[WHAT THE EXERCISE ASKS]
Output the data below exactly, images excluded.

[DATA LISTING]
--------------------------------

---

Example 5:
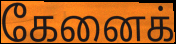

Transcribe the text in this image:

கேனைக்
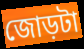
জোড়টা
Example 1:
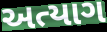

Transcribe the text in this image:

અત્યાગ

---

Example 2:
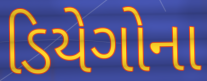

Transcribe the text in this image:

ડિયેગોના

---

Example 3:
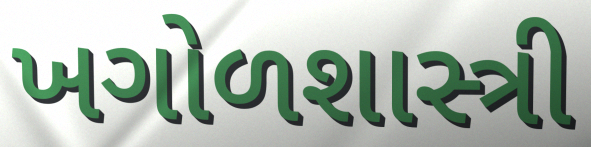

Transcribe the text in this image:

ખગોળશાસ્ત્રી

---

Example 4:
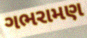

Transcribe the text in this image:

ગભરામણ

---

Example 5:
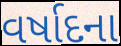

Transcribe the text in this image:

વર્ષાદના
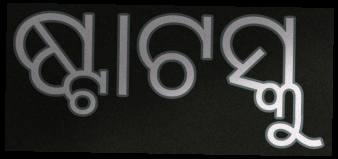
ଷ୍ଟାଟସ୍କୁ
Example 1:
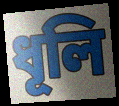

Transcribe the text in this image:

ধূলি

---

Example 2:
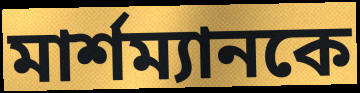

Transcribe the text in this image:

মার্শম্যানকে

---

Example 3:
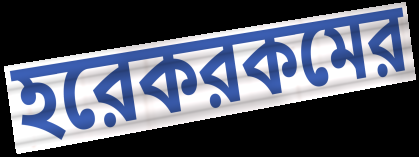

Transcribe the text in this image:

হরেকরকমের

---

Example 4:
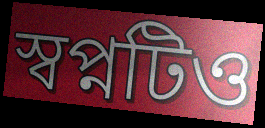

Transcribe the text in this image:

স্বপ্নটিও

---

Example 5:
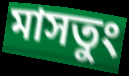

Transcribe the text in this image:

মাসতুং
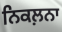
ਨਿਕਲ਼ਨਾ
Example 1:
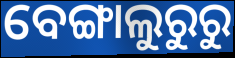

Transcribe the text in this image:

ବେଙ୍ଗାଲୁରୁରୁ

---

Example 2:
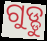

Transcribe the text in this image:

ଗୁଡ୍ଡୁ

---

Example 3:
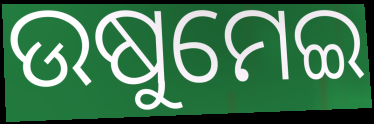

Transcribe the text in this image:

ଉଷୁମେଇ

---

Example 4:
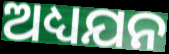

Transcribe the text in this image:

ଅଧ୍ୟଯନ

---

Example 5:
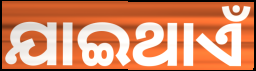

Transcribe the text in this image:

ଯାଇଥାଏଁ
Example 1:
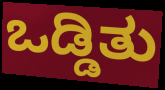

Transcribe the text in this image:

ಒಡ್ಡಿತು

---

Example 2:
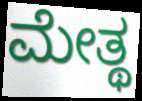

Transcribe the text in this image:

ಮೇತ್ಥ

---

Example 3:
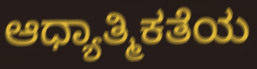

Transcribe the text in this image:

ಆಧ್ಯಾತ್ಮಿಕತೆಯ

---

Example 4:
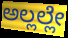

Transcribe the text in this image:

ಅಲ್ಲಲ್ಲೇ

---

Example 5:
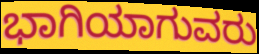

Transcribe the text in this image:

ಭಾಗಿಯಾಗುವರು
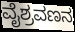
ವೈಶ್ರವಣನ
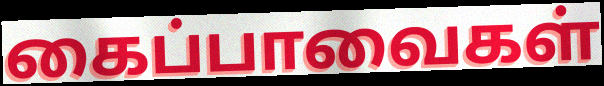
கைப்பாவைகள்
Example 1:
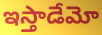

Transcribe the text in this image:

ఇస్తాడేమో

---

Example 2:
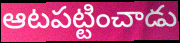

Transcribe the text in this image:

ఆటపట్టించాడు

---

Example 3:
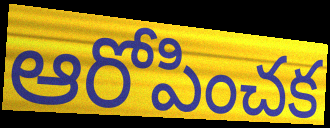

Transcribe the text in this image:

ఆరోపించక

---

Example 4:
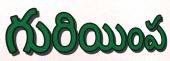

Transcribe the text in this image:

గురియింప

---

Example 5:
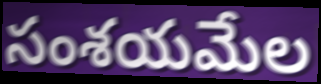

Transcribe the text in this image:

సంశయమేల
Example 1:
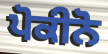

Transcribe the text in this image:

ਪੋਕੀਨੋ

--------------------------------

[EXERCISE OUTPUT]
---

Example 5:

Transcribe the text in this image:

கேனைக்
জোড়টা
Example 1:

Transcribe the text in this image:

અત્યાગ

---

Example 2:

Transcribe the text in this image:

ડિયેગોના

---

Example 3:

Transcribe the text in this image:

ખગોળશાસ્ત્રી

---

Example 4:

Transcribe the text in this image:

ગભરામણ

---

Example 5:

Transcribe the text in this image:

વર્ષાદના
ଷ୍ଟାଟସ୍କୁ
Example 1:

Transcribe the text in this image:

ধূলি

---

Example 2:

Transcribe the text in this image:

মার্শম্যানকে

---

Example 3:

Transcribe the text in this image:

হরেকরকমের

---

Example 4:

Transcribe the text in this image:

স্বপ্নটিও

---

Example 5:

Transcribe the text in this image:

মাসতুং
ਨਿਕਲ਼ਨਾ
Example 1:

Transcribe the text in this image:

ବେଙ୍ଗାଲୁରୁରୁ

---

Example 2:

Transcribe the text in this image:

ଗୁଡ୍ଡୁ

---

Example 3:

Transcribe the text in this image:

ଉଷୁମେଇ

---

Example 4:

Transcribe the text in this image:

ଅଧ୍ୟଯନ

---

Example 5:

Transcribe the text in this image:

ଯାଇଥାଏଁ
Example 1:

Transcribe the text in this image:

ಒಡ್ಡಿತು

---

Example 2:

Transcribe the text in this image:

ಮೇತ್ಥ

---

Example 3:

Transcribe the text in this image:

ಆಧ್ಯಾತ್ಮಿಕತೆಯ

---

Example 4:

Transcribe the text in this image:

ಅಲ್ಲಲ್ಲೇ

---

Example 5:

Transcribe the text in this image:

ಭಾಗಿಯಾಗುವರು
ವೈಶ್ರವಣನ
கைப்பாவைகள்
Example 1:

Transcribe the text in this image:

ఇస్తాడేమో

---

Example 2:

Transcribe the text in this image:

ఆటపట్టించాడు

---

Example 3:

Transcribe the text in this image:

ఆరోపించక

---

Example 4:

Transcribe the text in this image:

గురియింప

---

Example 5:

Transcribe the text in this image:

సంశయమేల
Example 1:

Transcribe the text in this image:

ਪੋਕੀਨੋ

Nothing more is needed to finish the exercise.